YOUR TASK: Wherever "index" turns up in a line of the entries below, that line counts. Say how many such lines there are, with no other words.
+++++
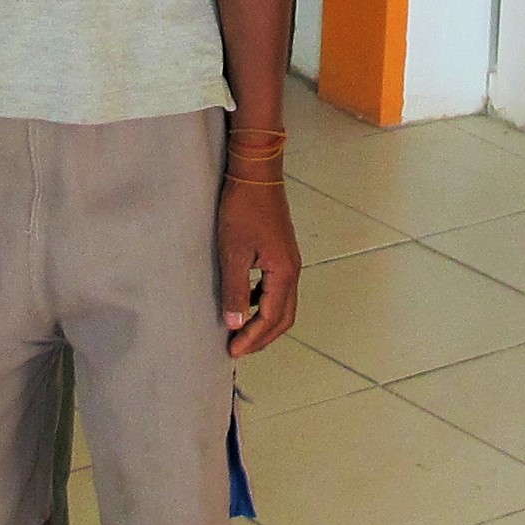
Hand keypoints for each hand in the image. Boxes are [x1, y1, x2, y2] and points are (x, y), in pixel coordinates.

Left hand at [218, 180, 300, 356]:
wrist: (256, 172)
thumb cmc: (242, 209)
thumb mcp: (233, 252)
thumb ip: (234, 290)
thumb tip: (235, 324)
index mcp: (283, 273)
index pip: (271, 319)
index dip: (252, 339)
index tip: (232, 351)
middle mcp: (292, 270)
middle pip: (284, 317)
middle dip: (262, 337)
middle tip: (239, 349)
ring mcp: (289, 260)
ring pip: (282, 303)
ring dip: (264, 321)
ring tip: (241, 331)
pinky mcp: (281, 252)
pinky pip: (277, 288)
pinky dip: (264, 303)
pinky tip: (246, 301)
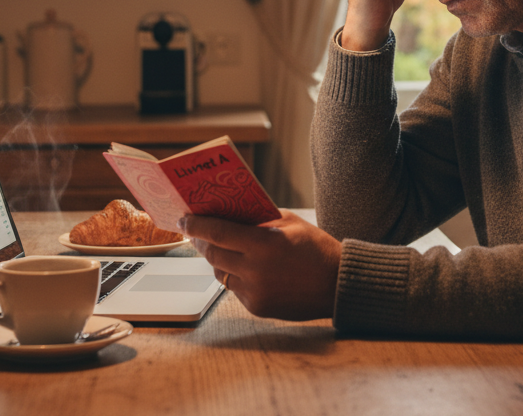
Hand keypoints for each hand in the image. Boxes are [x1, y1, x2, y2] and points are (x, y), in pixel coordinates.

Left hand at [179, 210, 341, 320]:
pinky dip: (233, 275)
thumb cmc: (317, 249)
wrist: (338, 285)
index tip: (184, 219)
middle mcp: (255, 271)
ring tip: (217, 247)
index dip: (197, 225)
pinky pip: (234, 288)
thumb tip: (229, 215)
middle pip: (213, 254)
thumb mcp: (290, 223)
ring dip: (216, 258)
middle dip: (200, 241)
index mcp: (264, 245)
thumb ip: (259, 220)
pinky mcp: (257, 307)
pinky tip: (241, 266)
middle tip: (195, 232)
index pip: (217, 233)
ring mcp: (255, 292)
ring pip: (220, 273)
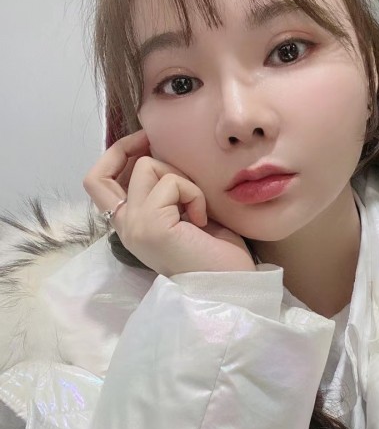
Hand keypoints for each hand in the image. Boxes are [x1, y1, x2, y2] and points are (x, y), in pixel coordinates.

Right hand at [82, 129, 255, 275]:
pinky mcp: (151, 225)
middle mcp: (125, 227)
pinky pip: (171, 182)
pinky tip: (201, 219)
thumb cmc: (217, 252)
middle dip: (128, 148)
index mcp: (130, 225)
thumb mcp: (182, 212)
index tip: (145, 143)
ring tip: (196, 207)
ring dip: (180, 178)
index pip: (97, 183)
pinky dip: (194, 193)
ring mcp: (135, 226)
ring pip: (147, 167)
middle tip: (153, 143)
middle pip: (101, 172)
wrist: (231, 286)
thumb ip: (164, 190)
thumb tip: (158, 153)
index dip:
+++++
RESPONSE BOX: 12